The records —
----------

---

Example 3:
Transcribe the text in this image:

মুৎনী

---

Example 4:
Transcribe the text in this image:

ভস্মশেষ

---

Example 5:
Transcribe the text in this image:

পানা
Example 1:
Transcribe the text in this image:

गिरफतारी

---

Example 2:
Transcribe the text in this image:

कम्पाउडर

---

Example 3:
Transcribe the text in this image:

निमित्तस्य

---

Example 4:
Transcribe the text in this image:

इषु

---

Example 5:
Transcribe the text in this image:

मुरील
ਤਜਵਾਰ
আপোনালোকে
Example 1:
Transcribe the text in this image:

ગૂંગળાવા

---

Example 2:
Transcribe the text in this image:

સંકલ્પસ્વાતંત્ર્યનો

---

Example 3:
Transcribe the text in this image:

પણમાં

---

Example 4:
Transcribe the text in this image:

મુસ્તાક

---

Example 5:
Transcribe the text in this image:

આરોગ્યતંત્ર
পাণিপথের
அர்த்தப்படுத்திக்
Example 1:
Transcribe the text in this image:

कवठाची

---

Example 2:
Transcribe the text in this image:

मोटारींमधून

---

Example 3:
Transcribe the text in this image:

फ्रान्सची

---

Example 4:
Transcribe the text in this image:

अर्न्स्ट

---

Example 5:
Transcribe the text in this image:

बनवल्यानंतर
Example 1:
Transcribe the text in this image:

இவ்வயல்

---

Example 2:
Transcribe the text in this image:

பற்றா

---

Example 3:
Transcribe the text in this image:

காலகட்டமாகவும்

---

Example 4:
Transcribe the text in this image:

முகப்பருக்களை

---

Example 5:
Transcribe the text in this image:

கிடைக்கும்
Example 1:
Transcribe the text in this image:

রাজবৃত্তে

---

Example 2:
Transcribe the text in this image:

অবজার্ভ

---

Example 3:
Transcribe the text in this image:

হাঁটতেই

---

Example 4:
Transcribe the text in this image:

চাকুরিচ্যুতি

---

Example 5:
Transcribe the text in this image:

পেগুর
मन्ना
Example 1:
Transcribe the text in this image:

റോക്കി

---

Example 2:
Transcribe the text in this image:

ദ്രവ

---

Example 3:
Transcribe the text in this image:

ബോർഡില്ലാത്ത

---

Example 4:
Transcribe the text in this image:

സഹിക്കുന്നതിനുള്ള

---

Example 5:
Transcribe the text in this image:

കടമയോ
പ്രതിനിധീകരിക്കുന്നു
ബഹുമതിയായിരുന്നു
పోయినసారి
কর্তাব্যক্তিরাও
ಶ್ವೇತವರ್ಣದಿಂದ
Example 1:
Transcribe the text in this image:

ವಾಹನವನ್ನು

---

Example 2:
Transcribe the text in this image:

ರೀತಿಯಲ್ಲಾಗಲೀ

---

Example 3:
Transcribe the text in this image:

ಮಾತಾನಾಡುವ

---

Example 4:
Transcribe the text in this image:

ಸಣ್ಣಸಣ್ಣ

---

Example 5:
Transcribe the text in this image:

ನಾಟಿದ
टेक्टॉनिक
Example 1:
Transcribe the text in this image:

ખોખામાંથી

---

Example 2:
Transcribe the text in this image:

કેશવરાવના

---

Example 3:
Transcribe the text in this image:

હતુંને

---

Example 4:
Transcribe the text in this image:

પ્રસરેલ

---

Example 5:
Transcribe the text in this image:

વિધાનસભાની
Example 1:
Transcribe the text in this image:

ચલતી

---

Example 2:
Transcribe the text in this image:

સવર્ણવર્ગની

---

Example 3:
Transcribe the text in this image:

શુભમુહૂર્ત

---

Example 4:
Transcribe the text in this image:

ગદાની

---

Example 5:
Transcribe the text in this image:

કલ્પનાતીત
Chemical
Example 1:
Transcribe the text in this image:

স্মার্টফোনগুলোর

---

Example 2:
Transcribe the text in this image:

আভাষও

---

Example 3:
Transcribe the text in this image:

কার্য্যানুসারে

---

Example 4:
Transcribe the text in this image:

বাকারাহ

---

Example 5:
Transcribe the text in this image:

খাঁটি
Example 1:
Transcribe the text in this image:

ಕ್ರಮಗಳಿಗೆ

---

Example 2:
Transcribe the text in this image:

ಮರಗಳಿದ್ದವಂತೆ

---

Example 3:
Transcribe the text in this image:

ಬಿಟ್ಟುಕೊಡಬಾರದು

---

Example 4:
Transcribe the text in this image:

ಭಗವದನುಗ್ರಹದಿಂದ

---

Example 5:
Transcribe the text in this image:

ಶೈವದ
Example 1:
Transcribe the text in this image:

----------

Assignment — Return the records given above in their entirety, word for word.

Response to the exercise —
---

Example 3:
Transcribe the text in this image:

মুৎনী

---

Example 4:
Transcribe the text in this image:

ভস্মশেষ

---

Example 5:
Transcribe the text in this image:

পানা
Example 1:
Transcribe the text in this image:

गिरफतारी

---

Example 2:
Transcribe the text in this image:

कम्पाउडर

---

Example 3:
Transcribe the text in this image:

निमित्तस्य

---

Example 4:
Transcribe the text in this image:

इषु

---

Example 5:
Transcribe the text in this image:

मुरील
ਤਜਵਾਰ
আপোনালোকে
Example 1:
Transcribe the text in this image:

ગૂંગળાવા

---

Example 2:
Transcribe the text in this image:

સંકલ્પસ્વાતંત્ર્યનો

---

Example 3:
Transcribe the text in this image:

પણમાં

---

Example 4:
Transcribe the text in this image:

મુસ્તાક

---

Example 5:
Transcribe the text in this image:

આરોગ્યતંત્ર
পাণিপথের
அர்த்தப்படுத்திக்
Example 1:
Transcribe the text in this image:

कवठाची

---

Example 2:
Transcribe the text in this image:

मोटारींमधून

---

Example 3:
Transcribe the text in this image:

फ्रान्सची

---

Example 4:
Transcribe the text in this image:

अर्न्स्ट

---

Example 5:
Transcribe the text in this image:

बनवल्यानंतर
Example 1:
Transcribe the text in this image:

இவ்வயல்

---

Example 2:
Transcribe the text in this image:

பற்றா

---

Example 3:
Transcribe the text in this image:

காலகட்டமாகவும்

---

Example 4:
Transcribe the text in this image:

முகப்பருக்களை

---

Example 5:
Transcribe the text in this image:

கிடைக்கும்
Example 1:
Transcribe the text in this image:

রাজবৃত্তে

---

Example 2:
Transcribe the text in this image:

অবজার্ভ

---

Example 3:
Transcribe the text in this image:

হাঁটতেই

---

Example 4:
Transcribe the text in this image:

চাকুরিচ্যুতি

---

Example 5:
Transcribe the text in this image:

পেগুর
मन्ना
Example 1:
Transcribe the text in this image:

റോക്കി

---

Example 2:
Transcribe the text in this image:

ദ്രവ

---

Example 3:
Transcribe the text in this image:

ബോർഡില്ലാത്ത

---

Example 4:
Transcribe the text in this image:

സഹിക്കുന്നതിനുള്ള

---

Example 5:
Transcribe the text in this image:

കടമയോ
പ്രതിനിധീകരിക്കുന്നു
ബഹുമതിയായിരുന്നു
పోయినసారి
কর্তাব্যক্তিরাও
ಶ್ವೇತವರ್ಣದಿಂದ
Example 1:
Transcribe the text in this image:

ವಾಹನವನ್ನು

---

Example 2:
Transcribe the text in this image:

ರೀತಿಯಲ್ಲಾಗಲೀ

---

Example 3:
Transcribe the text in this image:

ಮಾತಾನಾಡುವ

---

Example 4:
Transcribe the text in this image:

ಸಣ್ಣಸಣ್ಣ

---

Example 5:
Transcribe the text in this image:

ನಾಟಿದ
टेक्टॉनिक
Example 1:
Transcribe the text in this image:

ખોખામાંથી

---

Example 2:
Transcribe the text in this image:

કેશવરાવના

---

Example 3:
Transcribe the text in this image:

હતુંને

---

Example 4:
Transcribe the text in this image:

પ્રસરેલ

---

Example 5:
Transcribe the text in this image:

વિધાનસભાની
Example 1:
Transcribe the text in this image:

ચલતી

---

Example 2:
Transcribe the text in this image:

સવર્ણવર્ગની

---

Example 3:
Transcribe the text in this image:

શુભમુહૂર્ત

---

Example 4:
Transcribe the text in this image:

ગદાની

---

Example 5:
Transcribe the text in this image:

કલ્પનાતીત
Chemical
Example 1:
Transcribe the text in this image:

স্মার্টফোনগুলোর

---

Example 2:
Transcribe the text in this image:

আভাষও

---

Example 3:
Transcribe the text in this image:

কার্য্যানুসারে

---

Example 4:
Transcribe the text in this image:

বাকারাহ

---

Example 5:
Transcribe the text in this image:

খাঁটি
Example 1:
Transcribe the text in this image:

ಕ್ರಮಗಳಿಗೆ

---

Example 2:
Transcribe the text in this image:

ಮರಗಳಿದ್ದವಂತೆ

---

Example 3:
Transcribe the text in this image:

ಬಿಟ್ಟುಕೊಡಬಾರದು

---

Example 4:
Transcribe the text in this image:

ಭಗವದನುಗ್ರಹದಿಂದ

---

Example 5:
Transcribe the text in this image:

ಶೈವದ
Example 1:
Transcribe the text in this image:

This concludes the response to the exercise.